ただそれが発覚しただけ。それを確認しただけ。
「キルドレ」
戦うためだけに生み出された「子供」。大人にならない、老化しない、いつまでも「子供」。
それを興味深く、物珍しげに観る輩が居る。無神経な質問を「上品ぶって」投げかける輩が居る。
それに腹を立てるほど、クサナギは「子供」ではなかった。
一体なんのために戦っているのだろう。
何故、自然に生まれた子供ではいけなかったのだろう。何故、人工的に作り出されたモノではなくてはならなかったのだろう。

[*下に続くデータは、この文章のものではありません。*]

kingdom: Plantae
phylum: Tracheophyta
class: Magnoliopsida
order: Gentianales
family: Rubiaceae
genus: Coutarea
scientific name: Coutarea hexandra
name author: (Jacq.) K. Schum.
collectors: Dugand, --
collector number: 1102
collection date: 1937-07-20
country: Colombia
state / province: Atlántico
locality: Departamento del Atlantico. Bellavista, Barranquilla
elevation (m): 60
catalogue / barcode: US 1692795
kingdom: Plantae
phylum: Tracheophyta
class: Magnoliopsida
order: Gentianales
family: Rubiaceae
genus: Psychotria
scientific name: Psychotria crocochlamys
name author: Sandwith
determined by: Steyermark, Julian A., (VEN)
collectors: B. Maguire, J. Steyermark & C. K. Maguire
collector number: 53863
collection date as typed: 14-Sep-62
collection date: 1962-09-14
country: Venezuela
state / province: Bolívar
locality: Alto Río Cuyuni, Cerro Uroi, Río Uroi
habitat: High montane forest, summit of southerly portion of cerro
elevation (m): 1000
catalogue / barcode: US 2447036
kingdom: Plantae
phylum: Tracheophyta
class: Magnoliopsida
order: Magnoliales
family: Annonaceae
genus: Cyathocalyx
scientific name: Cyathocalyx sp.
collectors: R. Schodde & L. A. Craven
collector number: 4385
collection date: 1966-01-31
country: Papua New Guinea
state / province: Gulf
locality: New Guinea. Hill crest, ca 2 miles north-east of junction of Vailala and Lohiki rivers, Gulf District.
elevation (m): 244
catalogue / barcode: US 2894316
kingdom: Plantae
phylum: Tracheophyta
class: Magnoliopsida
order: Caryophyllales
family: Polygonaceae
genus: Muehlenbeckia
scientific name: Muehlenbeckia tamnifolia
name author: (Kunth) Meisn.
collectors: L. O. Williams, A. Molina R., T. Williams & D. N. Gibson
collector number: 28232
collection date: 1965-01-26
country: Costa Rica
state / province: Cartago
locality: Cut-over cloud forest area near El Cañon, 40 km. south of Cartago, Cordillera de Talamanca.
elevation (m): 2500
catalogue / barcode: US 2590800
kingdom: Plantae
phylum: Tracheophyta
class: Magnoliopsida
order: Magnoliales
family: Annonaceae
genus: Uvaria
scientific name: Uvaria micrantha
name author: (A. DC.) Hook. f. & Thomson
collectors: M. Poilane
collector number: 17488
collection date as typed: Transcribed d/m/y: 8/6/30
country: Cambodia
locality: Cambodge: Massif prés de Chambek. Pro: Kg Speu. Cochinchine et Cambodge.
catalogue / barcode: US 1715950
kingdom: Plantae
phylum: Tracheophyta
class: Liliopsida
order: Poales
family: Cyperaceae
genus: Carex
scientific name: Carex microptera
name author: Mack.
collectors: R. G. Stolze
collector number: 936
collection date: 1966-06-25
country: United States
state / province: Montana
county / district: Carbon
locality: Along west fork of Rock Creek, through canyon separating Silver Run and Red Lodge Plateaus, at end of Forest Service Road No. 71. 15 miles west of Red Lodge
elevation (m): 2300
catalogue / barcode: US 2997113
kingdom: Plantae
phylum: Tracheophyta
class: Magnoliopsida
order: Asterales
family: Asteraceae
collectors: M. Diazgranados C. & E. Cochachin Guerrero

空にしか逃げ場所がない子供を作ってしまう。矛盾を抱えた子供を増やしてしまう。
それは大人たちのエゴではないのか。
矛盾を抱えたまま生きている子供は、きっと正常な心のバランスがとれなくなり、やがて自滅していくかもしれない。
全てが、クレイジーな世界だ。
紙の本
初めの話
2020/10/31 20:36
0人中、0人の方がこのレビューが役に立ったと投票しています。
投稿者:すたじろー - この投稿者のレビュー一覧を見る
表現が正しいか分からないけれど、若いクサナギの初々しさが好き。どこか投げやりなような生き方だけど、それでも一生懸命に「生きている」ように感じました。